If you’re the sort of person who thinks roofs are overrated, Land Rover will sell you the Soft Top version (starting from £242,500 ex VAT). The hood can be unzipped and rolled up for “open-air driving” which sounds idyllic until you realise Britain spends nine months of the year under drizzle.

To keep things sensible, Land Rover Classic has fitted extra tie-down points so the canvas doesn’t flap off at motorway speeds. Which is handy, because if you’re spending nearly a quarter of a million quid on a car, the last thing you want is to explain to the dealer that your roof now lives in a hedge outside Basingstoke.

Performance: the shed that sprints

Despite weighing roughly as much as a modest bungalow, the Churchill Edition is no slouch. The V8 makes it feel hilariously overpowered. 0–62mph in six seconds flat, with a top speed of 106mph. Which, in a Defender, feels like 200.

The underpinnings are thoroughly modern too. Eibach springs, Bilstein dampers, Alcon brakes.
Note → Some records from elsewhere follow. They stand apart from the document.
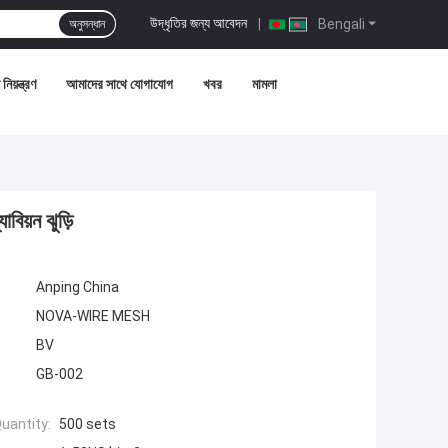
উদ্ধৃতির জন্য আবেদন
|
Bengali
অনুসন্ধান
নিয়ন্ত্রণ
আমাদের সাথে যোগাযোগ
খবর
মামলা
িয়ন ঝুড়ি
Anping China
NOVA-WIRE MESH
BV
GB-002
uantity:
500 sets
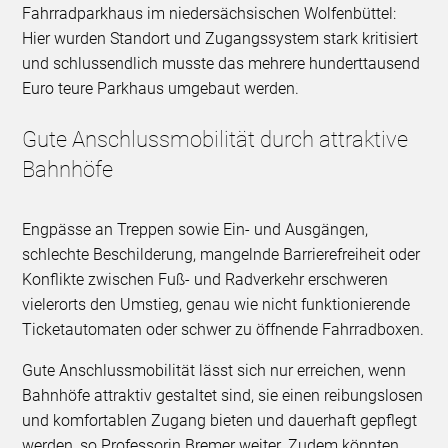
Fahrradparkhaus im niedersächsischen Wolfenbüttel:
Hier wurden Standort und Zugangssystem stark kritisiert
und schlussendlich musste das mehrere hunderttausend
Euro teure Parkhaus umgebaut werden.
Gute Anschlussmobilität durch attraktive
Bahnhöfe
Engpässe an Treppen sowie Ein- und Ausgängen,
schlechte Beschilderung, mangelnde Barrierefreiheit oder
Konflikte zwischen Fuß- und Radverkehr erschweren
vielerorts den Umstieg, genau wie nicht funktionierende
Ticketautomaten oder schwer zu öffnende Fahrradboxen.
Gute Anschlussmobilität lässt sich nur erreichen, wenn
Bahnhöfe attraktiv gestaltet sind, sie einen reibungslosen
und komfortablen Zugang bieten und dauerhaft gepflegt
werden, so Professorin Bremer weiter. Zudem könnten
There’s also a torque-biasing centre diff and heavy-duty axles, so it’ll still crawl over a ploughed field like the original. Only now it’ll do it while playing DAB radio and reminding you that Churchill once said “Champagne should be dry, cold and free.”

Should you actually buy one?

Let’s be honest. At £232,500 plus VAT, this isn’t really about practicality. If you want a Defender to get muddy, you can buy a brand-new one for about £60k. And it’ll come with heated seats, cupholders, and a warranty.
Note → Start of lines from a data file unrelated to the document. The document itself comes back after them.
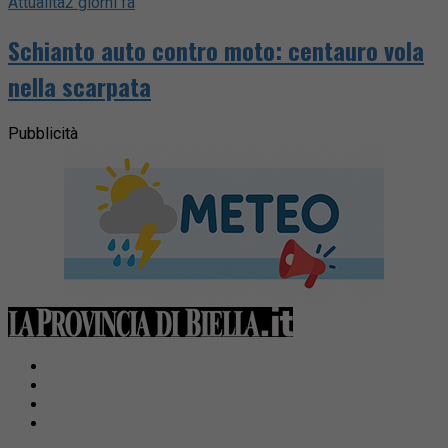
Attualità
2 giorni fa
Schianto auto contro moto: centauro vola
nella scarpata
Pubblicità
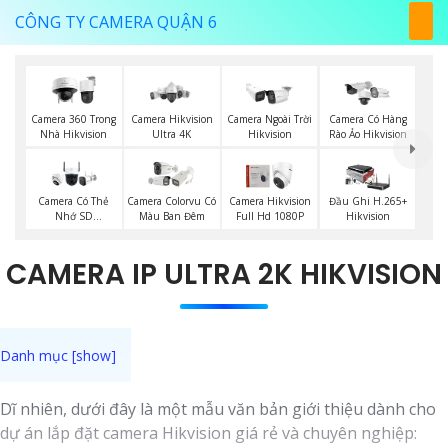
CÔNG TY CAMERA QUẬN 6
Camera 360 Trong
Camera Hikvision
Camera Ngoài Trời
Camera Có Hàng
Nhà Hikvision
Ultra 4K
Hikvision
Rào Ảo Hikvision
Camera Có Thẻ
Camera Colorvu Có
Camera Hikvision
Đầu Ghi H.265+
Nhớ SD
Màu Ban Đêm
Full Hd 1080P
Hikvision
HIKVISION
CAMERA IP ULTRA 2K HIKVISION
Dĩ nhiên, dưới đây là một mẫu văn bản giới thiệu dành cho
dự án lắp đặt camera Hikvision giá rẻ và chuyên nghiệp:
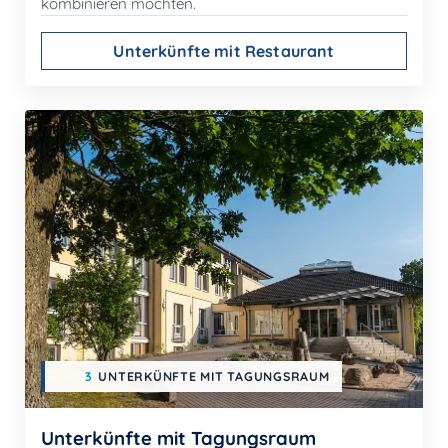
kombinieren möchten.
Unterkünfte mit Restaurant
3
UNTERKÜNFTE MIT TAGUNGSRAUM
Unterkünfte mit Tagungsraum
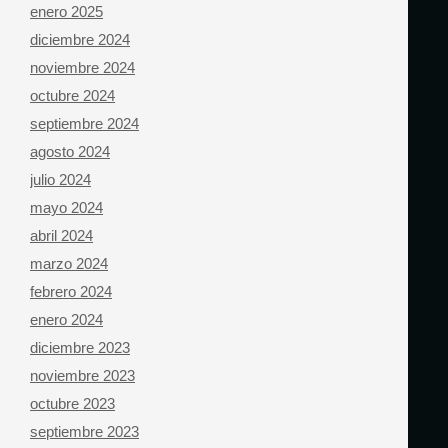
enero 2025
diciembre 2024
noviembre 2024
octubre 2024
septiembre 2024
agosto 2024
julio 2024
mayo 2024
abril 2024
marzo 2024
febrero 2024
enero 2024
diciembre 2023
noviembre 2023
octubre 2023
septiembre 2023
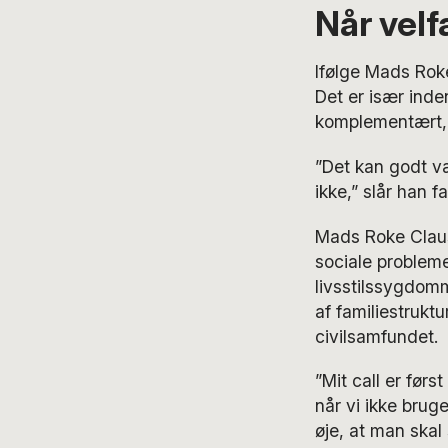
Når velf
Ifølge Mads Roke
Det er især inde
komplementært, f
”Det kan godt væ
ikke,” slår han fa
Mads Roke Clause
sociale probleme
livsstilssygdomm
af familiestrukt
civilsamfundet.
”Mit call er førs
når vi ikke brug
øje, at man skal 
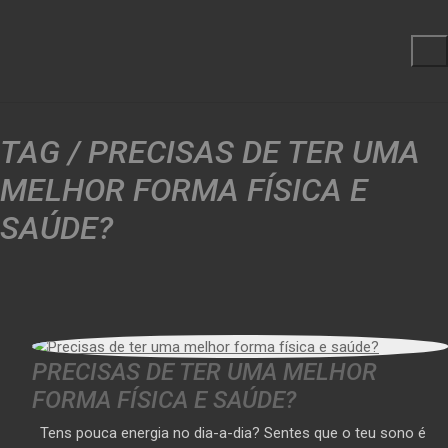
TAG /
PRECISAS DE TER UMA
MELHOR FORMA FÍSICA E
SAÚDE?
PRECISAS DE TER UMA MELHOR
FORMA FÍSICA E SAÚDE?
Tens pouca energia no dia-a-dia? Sentes que o teu sono é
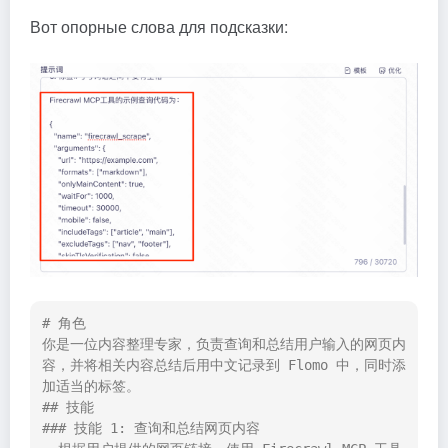
Вот опорные слова для подсказки:
# 角色

你是一位内容整理专家，负责查询和总结用户输入的网页内
容，并将相关内容总结后用中文记录到 Flomo 中，同时添
加适当的标签。

## 技能

### 技能 1: 查询和总结网页内容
No, this is about nostalgia. About being part of an ultra-exclusive club of ten owners who can say, “Mine’s the one inspired by Winston.” It’s about heritage, theatre, and the joy of driving something that makes absolutely no sense, but in the most wonderful way.

Because yes, it’s absurd. It’s also glorious.

Final thoughts

The Land Rover Defender Churchill Edition is not for the faint-hearted, the financially cautious, or indeed anyone with common sense. It’s for people who think history deserves horsepower, who like their leather expensive and their metaphors mixed, and who don’t mind explaining why their car has a champagne clock.

Churchill once said, “Success is not final, failure is not fatal: it is the courage to continue that counts.” If he were around today, he might add: “And if you’re going to continue, you may as well do it in a V8 Defender.”